[Excerpted records — start]
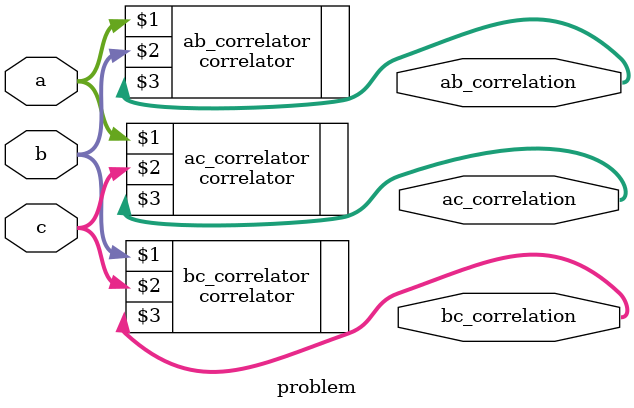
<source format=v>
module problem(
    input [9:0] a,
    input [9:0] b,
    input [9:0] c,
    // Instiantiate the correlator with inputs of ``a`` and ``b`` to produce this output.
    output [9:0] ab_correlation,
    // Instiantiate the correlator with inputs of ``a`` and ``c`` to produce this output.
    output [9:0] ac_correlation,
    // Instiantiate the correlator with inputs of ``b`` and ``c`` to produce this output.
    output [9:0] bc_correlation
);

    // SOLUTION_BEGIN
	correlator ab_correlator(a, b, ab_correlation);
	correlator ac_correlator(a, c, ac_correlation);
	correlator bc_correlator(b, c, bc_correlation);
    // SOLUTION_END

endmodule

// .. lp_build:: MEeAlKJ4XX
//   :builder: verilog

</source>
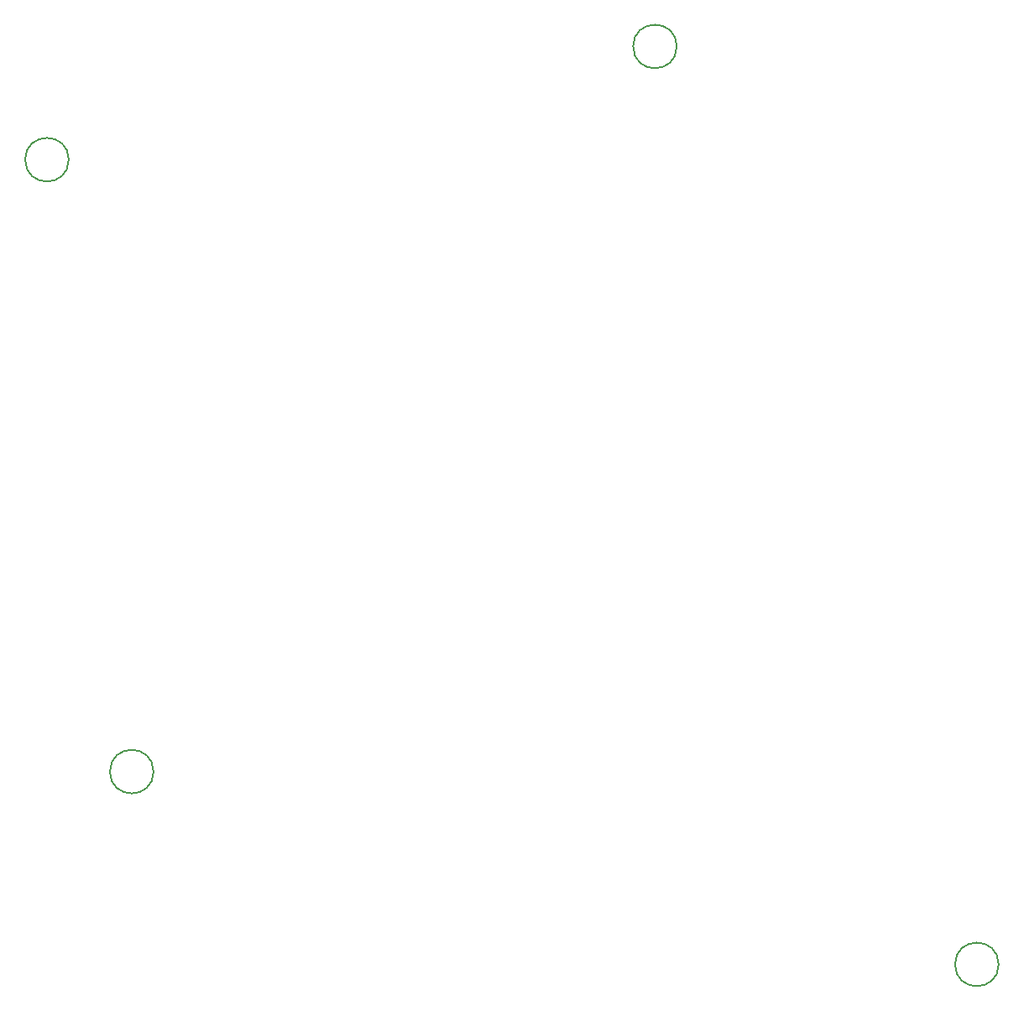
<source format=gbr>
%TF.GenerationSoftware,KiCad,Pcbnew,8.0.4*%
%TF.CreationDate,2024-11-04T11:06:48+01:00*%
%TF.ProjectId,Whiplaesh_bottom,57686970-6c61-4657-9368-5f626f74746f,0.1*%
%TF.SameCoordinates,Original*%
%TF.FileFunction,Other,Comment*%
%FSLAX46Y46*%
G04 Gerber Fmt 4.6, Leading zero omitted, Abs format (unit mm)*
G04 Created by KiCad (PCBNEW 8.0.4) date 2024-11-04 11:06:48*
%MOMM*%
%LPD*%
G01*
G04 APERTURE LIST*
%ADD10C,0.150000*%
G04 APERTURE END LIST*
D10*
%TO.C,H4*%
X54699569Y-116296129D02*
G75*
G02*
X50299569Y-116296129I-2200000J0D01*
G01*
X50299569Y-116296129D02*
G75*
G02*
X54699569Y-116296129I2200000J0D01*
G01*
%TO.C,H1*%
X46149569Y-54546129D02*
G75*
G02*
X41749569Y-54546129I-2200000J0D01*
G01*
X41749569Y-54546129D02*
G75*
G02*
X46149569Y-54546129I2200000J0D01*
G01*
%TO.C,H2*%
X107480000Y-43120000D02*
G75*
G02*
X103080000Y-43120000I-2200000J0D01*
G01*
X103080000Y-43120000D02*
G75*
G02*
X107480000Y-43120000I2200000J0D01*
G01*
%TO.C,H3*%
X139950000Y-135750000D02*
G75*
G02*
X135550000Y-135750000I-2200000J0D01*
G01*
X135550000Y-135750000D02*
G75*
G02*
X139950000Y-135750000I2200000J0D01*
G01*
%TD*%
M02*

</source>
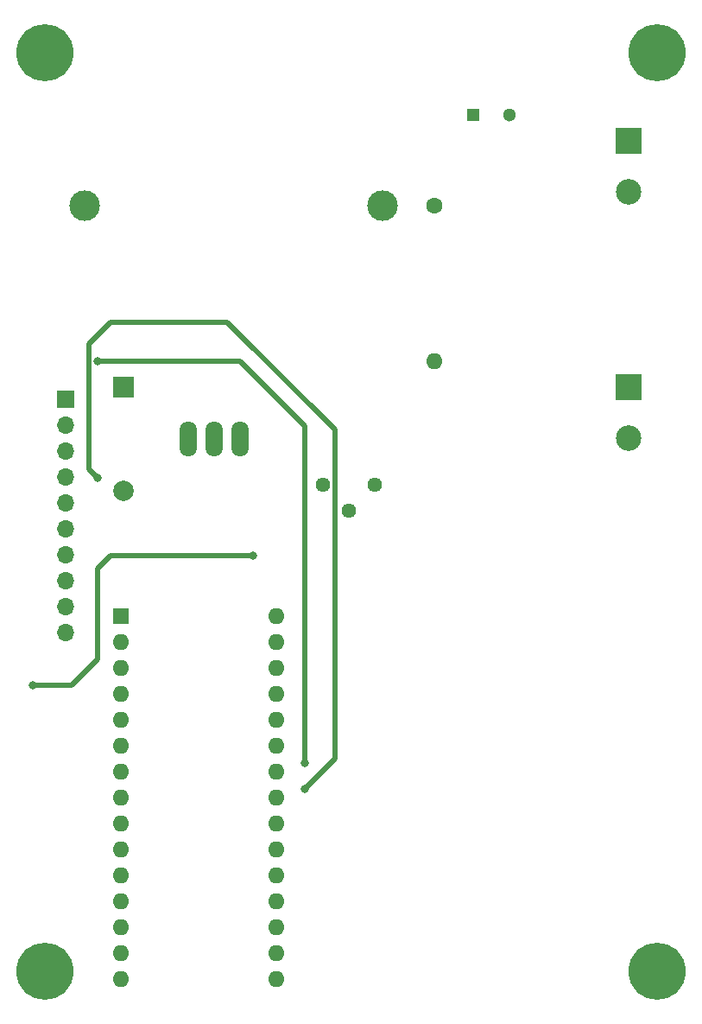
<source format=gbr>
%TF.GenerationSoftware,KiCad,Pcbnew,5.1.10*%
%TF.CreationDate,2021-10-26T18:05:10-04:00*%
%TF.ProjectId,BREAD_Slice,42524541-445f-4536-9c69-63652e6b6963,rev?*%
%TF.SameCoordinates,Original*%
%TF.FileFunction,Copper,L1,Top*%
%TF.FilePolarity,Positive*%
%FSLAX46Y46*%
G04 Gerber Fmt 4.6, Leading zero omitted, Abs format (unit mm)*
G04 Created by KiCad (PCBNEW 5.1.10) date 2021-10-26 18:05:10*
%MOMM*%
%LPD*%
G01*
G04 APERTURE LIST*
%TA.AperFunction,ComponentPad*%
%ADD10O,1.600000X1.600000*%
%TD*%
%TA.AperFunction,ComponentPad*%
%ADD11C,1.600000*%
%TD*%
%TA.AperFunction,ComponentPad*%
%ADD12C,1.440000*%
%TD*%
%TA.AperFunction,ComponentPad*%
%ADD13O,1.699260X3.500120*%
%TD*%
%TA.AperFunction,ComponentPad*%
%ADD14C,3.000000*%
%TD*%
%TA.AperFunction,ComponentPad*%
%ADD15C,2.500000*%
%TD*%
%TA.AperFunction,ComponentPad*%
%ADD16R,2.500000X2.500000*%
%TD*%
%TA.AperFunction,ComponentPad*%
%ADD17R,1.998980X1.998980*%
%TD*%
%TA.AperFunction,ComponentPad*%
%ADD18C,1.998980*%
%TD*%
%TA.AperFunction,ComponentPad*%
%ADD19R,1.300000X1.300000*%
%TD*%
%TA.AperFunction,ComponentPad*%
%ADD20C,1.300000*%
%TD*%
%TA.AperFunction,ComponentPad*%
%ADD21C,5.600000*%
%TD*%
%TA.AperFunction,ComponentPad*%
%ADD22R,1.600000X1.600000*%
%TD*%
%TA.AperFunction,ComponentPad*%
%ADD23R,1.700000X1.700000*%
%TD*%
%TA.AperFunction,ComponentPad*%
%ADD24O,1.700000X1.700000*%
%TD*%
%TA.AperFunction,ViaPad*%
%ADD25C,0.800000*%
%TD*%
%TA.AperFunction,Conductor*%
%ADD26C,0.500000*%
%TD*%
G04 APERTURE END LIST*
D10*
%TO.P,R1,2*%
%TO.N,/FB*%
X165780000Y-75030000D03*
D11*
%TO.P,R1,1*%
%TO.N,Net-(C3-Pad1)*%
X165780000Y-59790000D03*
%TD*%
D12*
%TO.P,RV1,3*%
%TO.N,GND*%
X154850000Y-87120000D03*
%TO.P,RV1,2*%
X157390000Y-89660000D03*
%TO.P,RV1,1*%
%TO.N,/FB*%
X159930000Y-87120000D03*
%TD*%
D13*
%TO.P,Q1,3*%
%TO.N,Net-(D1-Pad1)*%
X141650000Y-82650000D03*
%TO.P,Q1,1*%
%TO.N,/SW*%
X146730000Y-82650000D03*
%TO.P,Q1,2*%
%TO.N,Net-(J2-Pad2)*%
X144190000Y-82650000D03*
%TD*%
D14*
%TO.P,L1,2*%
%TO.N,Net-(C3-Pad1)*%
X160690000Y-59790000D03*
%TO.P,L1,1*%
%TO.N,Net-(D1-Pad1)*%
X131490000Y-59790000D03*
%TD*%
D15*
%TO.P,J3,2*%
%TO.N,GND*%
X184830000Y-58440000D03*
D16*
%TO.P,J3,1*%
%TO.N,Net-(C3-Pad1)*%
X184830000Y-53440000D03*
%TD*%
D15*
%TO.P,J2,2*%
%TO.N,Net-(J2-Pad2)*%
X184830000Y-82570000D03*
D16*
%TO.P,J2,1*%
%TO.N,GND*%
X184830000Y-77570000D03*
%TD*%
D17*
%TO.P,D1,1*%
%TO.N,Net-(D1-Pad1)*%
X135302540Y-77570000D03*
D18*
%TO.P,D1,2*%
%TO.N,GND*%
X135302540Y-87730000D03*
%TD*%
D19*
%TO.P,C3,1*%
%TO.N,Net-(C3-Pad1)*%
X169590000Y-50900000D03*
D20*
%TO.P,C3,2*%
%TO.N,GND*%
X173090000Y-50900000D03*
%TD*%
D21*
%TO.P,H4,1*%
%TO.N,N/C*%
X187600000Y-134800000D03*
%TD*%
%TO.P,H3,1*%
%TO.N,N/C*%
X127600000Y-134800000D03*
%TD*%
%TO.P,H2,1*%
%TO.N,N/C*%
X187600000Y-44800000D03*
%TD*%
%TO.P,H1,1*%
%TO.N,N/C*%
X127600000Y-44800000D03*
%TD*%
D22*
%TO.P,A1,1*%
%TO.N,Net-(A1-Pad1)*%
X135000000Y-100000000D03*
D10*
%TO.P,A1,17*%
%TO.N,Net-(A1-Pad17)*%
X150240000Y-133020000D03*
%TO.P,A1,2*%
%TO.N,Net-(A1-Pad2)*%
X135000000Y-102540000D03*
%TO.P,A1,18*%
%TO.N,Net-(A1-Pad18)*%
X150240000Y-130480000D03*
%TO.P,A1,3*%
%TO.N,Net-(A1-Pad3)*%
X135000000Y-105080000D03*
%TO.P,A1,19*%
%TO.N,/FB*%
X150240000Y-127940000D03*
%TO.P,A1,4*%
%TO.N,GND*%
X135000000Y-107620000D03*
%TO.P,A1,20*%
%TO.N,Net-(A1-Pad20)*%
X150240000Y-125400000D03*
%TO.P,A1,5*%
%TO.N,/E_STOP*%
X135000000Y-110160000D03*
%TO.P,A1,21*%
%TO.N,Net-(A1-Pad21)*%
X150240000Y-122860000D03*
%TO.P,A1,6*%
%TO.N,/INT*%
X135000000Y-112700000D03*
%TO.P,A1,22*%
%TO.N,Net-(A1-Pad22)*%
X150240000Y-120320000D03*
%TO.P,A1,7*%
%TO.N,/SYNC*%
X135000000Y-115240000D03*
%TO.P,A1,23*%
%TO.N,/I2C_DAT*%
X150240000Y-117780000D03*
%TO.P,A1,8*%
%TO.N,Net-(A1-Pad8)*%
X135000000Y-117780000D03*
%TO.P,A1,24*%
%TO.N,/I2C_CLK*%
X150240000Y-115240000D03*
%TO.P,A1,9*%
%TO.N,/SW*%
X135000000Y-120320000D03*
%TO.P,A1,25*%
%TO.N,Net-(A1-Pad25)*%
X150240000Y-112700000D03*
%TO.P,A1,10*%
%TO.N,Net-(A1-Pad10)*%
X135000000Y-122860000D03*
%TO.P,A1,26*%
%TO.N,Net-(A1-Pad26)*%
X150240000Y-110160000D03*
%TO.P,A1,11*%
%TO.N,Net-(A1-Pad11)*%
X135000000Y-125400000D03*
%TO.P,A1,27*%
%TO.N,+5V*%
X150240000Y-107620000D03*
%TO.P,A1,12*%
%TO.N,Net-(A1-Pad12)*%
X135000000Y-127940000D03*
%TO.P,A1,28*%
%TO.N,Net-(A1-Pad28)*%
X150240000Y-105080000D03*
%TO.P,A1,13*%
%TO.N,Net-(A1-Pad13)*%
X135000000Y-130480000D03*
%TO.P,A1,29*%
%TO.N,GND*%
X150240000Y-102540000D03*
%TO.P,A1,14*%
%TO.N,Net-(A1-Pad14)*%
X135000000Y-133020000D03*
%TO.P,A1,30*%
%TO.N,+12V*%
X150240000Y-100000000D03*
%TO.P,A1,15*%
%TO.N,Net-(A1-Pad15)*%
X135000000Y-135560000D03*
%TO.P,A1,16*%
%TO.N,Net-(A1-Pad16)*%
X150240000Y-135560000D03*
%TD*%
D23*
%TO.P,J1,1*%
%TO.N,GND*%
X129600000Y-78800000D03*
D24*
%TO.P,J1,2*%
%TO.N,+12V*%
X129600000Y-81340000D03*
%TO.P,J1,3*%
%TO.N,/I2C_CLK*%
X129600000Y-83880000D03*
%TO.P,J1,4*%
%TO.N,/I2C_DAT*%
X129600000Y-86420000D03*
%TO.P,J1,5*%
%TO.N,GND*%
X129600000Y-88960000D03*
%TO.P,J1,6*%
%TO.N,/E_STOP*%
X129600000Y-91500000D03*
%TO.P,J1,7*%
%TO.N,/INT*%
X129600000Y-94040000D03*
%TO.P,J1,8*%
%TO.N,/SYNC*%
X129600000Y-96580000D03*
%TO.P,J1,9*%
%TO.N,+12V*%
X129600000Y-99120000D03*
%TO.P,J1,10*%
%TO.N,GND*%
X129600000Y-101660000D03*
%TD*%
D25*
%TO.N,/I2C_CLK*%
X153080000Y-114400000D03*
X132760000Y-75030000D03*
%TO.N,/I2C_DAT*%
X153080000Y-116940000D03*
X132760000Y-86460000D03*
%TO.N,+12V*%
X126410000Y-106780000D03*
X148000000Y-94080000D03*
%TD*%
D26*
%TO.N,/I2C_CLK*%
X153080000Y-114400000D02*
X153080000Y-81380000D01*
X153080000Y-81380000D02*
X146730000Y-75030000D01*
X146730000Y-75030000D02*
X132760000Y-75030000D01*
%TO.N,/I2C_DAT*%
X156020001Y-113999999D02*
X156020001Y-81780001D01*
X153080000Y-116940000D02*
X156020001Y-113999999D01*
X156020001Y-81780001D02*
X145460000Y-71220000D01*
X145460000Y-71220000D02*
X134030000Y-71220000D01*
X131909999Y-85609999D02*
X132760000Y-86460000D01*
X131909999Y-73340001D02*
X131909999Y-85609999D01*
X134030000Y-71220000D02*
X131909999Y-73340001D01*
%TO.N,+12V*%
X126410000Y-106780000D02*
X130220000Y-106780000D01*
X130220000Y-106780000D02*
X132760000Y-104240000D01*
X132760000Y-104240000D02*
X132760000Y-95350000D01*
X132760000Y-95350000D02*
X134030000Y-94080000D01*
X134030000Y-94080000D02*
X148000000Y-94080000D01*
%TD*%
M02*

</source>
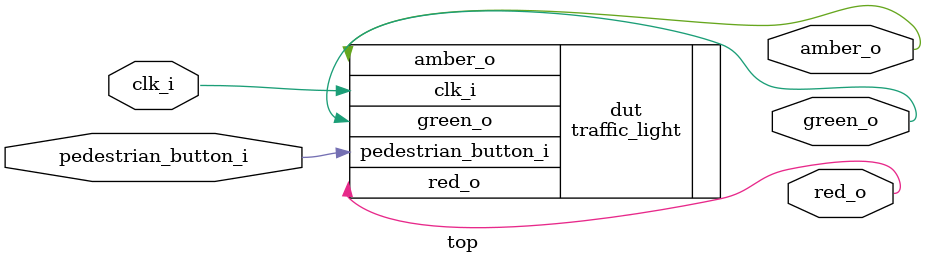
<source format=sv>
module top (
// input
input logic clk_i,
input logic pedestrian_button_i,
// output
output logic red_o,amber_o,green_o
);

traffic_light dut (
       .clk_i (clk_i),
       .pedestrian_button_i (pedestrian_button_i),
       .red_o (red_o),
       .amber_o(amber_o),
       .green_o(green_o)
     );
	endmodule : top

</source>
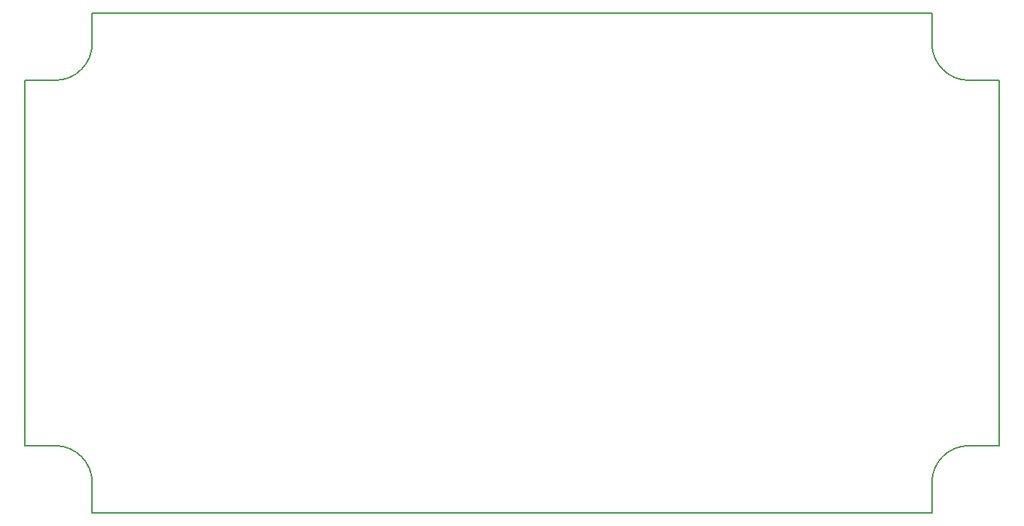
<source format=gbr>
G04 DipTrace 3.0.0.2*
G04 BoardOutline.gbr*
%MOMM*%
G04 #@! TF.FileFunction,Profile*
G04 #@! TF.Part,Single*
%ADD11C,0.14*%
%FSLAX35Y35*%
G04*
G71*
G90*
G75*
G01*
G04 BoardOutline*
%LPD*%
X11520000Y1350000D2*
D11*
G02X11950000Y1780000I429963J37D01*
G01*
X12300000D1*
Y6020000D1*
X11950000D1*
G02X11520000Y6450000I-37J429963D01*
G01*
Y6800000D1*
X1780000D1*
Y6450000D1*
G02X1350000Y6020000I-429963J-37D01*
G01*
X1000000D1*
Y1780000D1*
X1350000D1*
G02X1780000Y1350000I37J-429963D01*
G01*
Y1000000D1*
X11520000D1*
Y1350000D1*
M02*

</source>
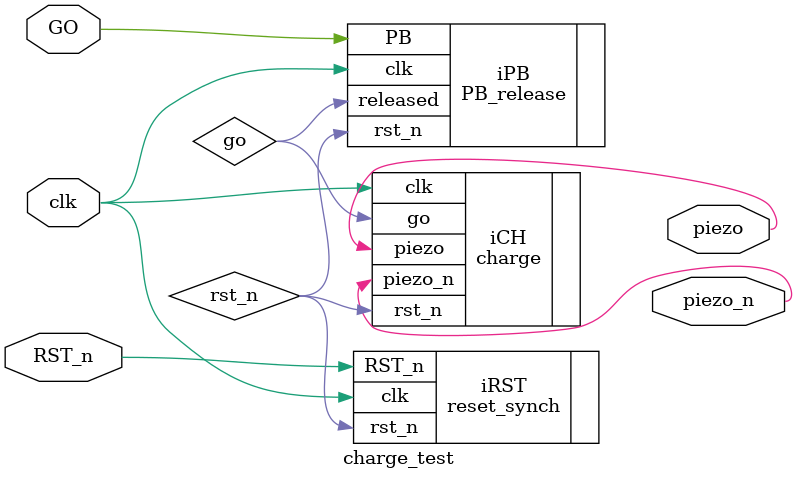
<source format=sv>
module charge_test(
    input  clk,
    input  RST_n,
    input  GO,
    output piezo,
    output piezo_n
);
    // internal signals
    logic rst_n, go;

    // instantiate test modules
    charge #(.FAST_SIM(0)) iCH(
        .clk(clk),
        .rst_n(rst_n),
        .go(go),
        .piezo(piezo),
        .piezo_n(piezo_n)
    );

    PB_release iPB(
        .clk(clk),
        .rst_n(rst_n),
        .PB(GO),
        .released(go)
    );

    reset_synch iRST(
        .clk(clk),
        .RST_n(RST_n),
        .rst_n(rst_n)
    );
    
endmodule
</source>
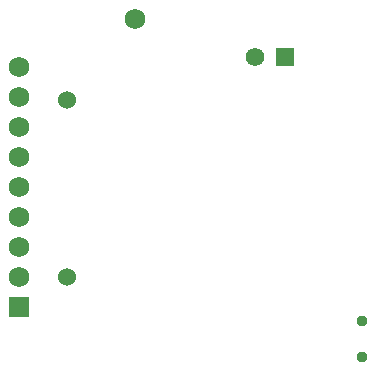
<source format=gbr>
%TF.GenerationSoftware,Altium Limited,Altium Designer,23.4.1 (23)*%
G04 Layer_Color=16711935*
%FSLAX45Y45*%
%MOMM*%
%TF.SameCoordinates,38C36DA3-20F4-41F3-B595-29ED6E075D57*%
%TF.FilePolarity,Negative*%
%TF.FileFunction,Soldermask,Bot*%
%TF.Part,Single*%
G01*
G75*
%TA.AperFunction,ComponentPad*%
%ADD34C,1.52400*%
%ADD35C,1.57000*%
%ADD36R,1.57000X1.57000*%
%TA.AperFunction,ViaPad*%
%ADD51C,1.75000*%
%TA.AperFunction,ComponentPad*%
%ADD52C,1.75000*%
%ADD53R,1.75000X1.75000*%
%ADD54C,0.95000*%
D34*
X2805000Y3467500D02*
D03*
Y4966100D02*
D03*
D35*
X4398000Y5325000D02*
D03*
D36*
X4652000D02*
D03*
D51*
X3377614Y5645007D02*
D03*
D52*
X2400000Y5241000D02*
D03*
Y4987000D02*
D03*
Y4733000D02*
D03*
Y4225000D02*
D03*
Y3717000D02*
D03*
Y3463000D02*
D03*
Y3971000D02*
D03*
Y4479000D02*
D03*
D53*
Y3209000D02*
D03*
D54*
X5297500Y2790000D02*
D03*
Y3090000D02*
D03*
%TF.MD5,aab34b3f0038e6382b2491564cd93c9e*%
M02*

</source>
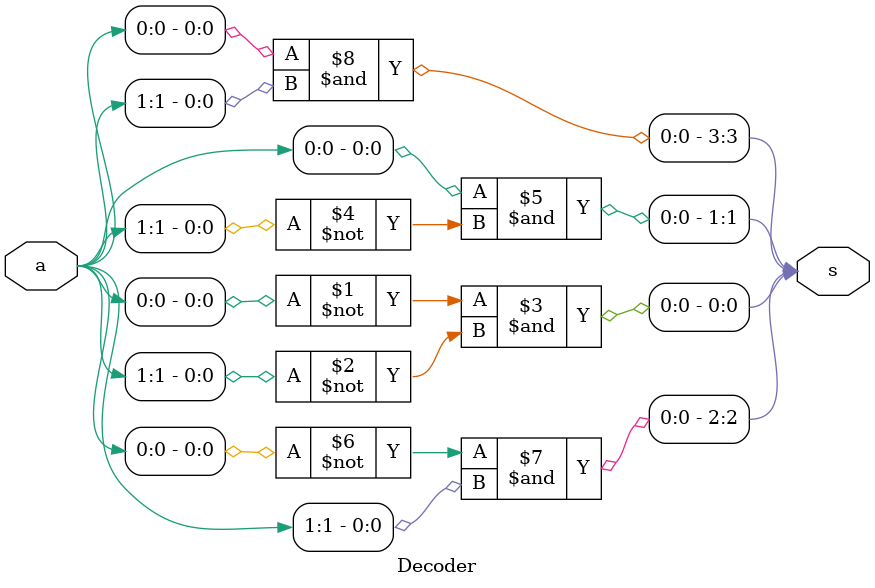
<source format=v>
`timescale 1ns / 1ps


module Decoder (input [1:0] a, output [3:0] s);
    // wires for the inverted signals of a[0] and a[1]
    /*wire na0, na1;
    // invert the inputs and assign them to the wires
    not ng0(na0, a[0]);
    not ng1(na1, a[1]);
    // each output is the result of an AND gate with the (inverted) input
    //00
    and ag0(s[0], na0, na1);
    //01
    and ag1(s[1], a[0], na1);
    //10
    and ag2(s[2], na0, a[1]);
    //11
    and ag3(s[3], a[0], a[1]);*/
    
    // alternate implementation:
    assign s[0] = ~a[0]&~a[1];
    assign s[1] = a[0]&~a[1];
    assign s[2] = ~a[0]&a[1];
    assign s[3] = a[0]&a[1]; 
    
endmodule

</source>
[Excerpted records — finish]
* What needs to be done
From the records above, reproduce exactly the lines from the one with "X150240000Y-107620000D03*" to the one with "X135000000Y-133020000D03*", both included, and no others.

* Answer box
X150240000Y-107620000D03*
%TO.P,A1,12*%
%TO.N,Net-(A1-Pad12)*%
X135000000Y-127940000D03*
%TO.P,A1,28*%
%TO.N,Net-(A1-Pad28)*%
X150240000Y-105080000D03*
%TO.P,A1,13*%
%TO.N,Net-(A1-Pad13)*%
X135000000Y-130480000D03*
%TO.P,A1,29*%
%TO.N,GND*%
X150240000Y-102540000D03*
%TO.P,A1,14*%
%TO.N,Net-(A1-Pad14)*%
X135000000Y-133020000D03*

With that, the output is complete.